Task directions ▸
How many lines below hold "Table"? Answer with only the number.

Record excerpts ▸
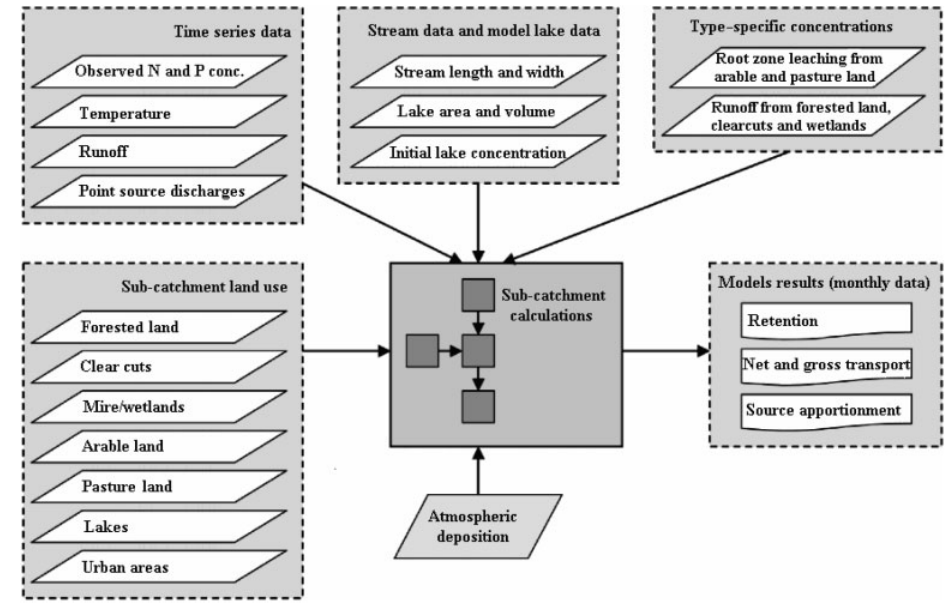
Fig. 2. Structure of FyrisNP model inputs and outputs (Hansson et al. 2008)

* * *

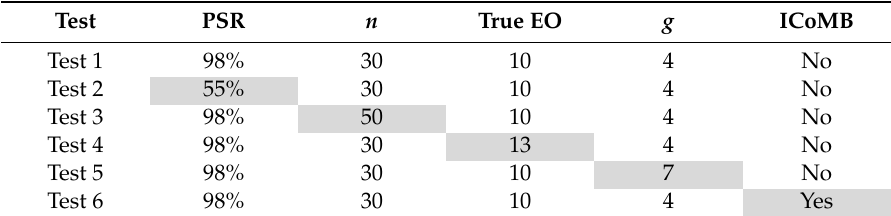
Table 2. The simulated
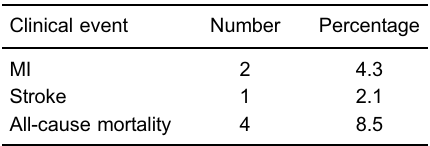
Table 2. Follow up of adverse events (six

Output ▸
2